The Appraiser Uses Outdated, Non-Local, or Just Bad Information
In addition to inspecting the homes, appraisers use what are known as comps to assist them with determining how much a home is worth. Essentially, comps (comparables) are the prices homes similar to the one you're purchasing sold for in the local area. While they can be helpful in setting the home's market price, the appraiser's numbers are only as good as the information he or she receives. If the person uses bad comps or doesn't conduct thorough research, he or she may produce a low appraisal.
For example, a few homes in the neighborhood may sell for an abnormally low price. However, this was because those homes had serious problems, such as mold or structural issues. If the appraiser doesn't investigate why these homes sold for below-market prices, the person may think that's normal and set the value of your home accordingly.
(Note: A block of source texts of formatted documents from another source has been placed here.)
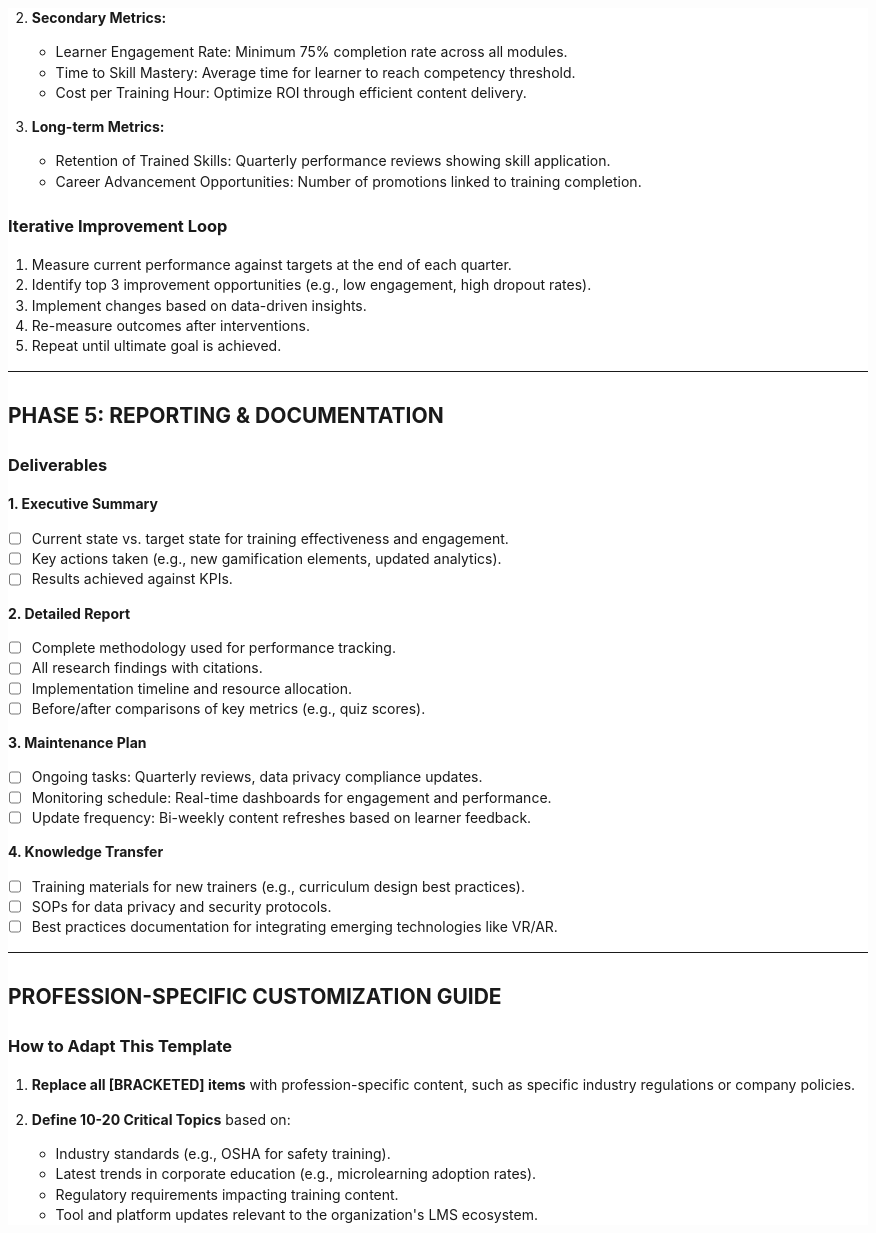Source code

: 2. **Secondary Metrics:**
   - Learner Engagement Rate: Minimum 75% completion rate across all modules.
   - Time to Skill Mastery: Average time for learner to reach competency threshold.
   - Cost per Training Hour: Optimize ROI through efficient content delivery.

3. **Long-term Metrics:**
   - Retention of Trained Skills: Quarterly performance reviews showing skill application.
   - Career Advancement Opportunities: Number of promotions linked to training completion.

### Iterative Improvement Loop
1. Measure current performance against targets at the end of each quarter.
2. Identify top 3 improvement opportunities (e.g., low engagement, high dropout rates).
3. Implement changes based on data-driven insights.
4. Re-measure outcomes after interventions.
5. Repeat until ultimate goal is achieved.

---

## PHASE 5: REPORTING & DOCUMENTATION

### Deliverables

**1. Executive Summary**
- [ ] Current state vs. target state for training effectiveness and engagement.
- [ ] Key actions taken (e.g., new gamification elements, updated analytics).
- [ ] Results achieved against KPIs.

**2. Detailed Report**
- [ ] Complete methodology used for performance tracking.
- [ ] All research findings with citations.
- [ ] Implementation timeline and resource allocation.
- [ ] Before/after comparisons of key metrics (e.g., quiz scores).

**3. Maintenance Plan**
- [ ] Ongoing tasks: Quarterly reviews, data privacy compliance updates.
- [ ] Monitoring schedule: Real-time dashboards for engagement and performance.
- [ ] Update frequency: Bi-weekly content refreshes based on learner feedback.

**4. Knowledge Transfer**
- [ ] Training materials for new trainers (e.g., curriculum design best practices).
- [ ] SOPs for data privacy and security protocols.
- [ ] Best practices documentation for integrating emerging technologies like VR/AR.

---

## PROFESSION-SPECIFIC CUSTOMIZATION GUIDE

### How to Adapt This Template

1. **Replace all [BRACKETED] items** with profession-specific content, such as specific industry regulations or company policies.

2. **Define 10-20 Critical Topics** based on:
   - Industry standards (e.g., OSHA for safety training).
   - Latest trends in corporate education (e.g., microlearning adoption rates).
   - Regulatory requirements impacting training content.
   - Tool and platform updates relevant to the organization's LMS ecosystem.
Other comp problems that can produce a low appraisal include using numbers from nearby neighborhoods because there aren't enough sold homes in your neighborhood to do a proper appraisal and using outdated comps where home prices were lower than they currently are.
You or your real estate agent can discuss these issues with the appraiser and ask him or her to redo the appraisal using better information. Be aware, though, the person may not be obligated to do what you're asking and/or may charge for the additional effort, so be prepared for either outcome.
The Home's Amenities Aren't as Valuable as You Thought
Another reason the home may be appraised for lower than you expected is because its amenities aren't as valuable as you thought they were. For example, you may think a finished basement should be valued as the rest of square footage in the home. However, appraisers are required to price basement space at a lower value because it sits below the ground. Other amenities, while expensive, may not differ in quality than their cheaper counterparts, which can cause the appraiser to value them less.
One way to deal with this issue is to point to other amenities the appraiser may have overlooked. For example, if your home has an exceptional view that's not available at other homes in the neighborhood, that may result in the appraiser increasing the home's value because of that unique feature.